The architect behind the 10-to-12 mile courses is Nolan Kombol. The 27-year-old Kombol told the National Post that he and his team spend up to six weeks designing a course, and for their design they draw on training programs used in the military. The courses test physical as well as mental ruggedness.

In this way, Tough Mudder offers a sort of cross-fit that the traditional marathon or even triathalon lacks.

"People say I must be some sort of masochist, but all I want to do is push people through new experiences," Kombol told the National Post. "You can run into some guy in a bar and find out you both did one of these and it’s like a badge of honour — it’s not running 10 miles or doing a bunch of push-ups and pull-ups, but using your mental grit."

Dean got the idea for the races from a series of similar competitions in Europe. Dean wasn't the first to bring this style across the pond, and two other major obstacle course companies exist: Warrior Dash and the Spartan Race series. Warrior Dash had the most events (49) in 2012, but Tough Mudder made the most money ($70 million). The fiery competition between the three companies was profiled in a recent feature in Outside magazine.
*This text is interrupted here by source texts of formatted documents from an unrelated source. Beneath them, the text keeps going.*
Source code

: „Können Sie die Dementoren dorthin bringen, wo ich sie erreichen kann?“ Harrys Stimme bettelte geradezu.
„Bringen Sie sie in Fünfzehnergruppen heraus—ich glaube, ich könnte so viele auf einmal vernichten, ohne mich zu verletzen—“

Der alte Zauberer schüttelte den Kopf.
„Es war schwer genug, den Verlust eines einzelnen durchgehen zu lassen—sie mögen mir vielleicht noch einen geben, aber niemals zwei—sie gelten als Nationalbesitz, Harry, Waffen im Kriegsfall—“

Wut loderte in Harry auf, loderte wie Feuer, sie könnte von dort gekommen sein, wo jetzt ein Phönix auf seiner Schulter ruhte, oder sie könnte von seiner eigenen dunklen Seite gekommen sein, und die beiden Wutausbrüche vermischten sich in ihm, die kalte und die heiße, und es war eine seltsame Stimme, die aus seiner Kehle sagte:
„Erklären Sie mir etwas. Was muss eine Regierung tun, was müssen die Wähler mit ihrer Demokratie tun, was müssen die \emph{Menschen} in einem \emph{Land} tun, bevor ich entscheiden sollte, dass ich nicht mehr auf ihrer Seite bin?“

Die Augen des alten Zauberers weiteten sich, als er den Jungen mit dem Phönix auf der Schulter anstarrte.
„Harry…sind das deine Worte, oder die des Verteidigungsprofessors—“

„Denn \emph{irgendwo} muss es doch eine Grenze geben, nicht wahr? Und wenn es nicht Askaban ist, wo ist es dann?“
While sometimes overlooked in fitness, the team-building nature of these competitions has added significantly to the lore of the obstacle courses. Men and women complete the courses in groups, and they are reliant on their teammates in order to finish certain tasks.

"A part of me always wanted to join the army, but I never did," Evan Lotzof, a New Yorker who participated in a race in October, told the New York Times. "Tough Mudder gives me a sense of band of brothers."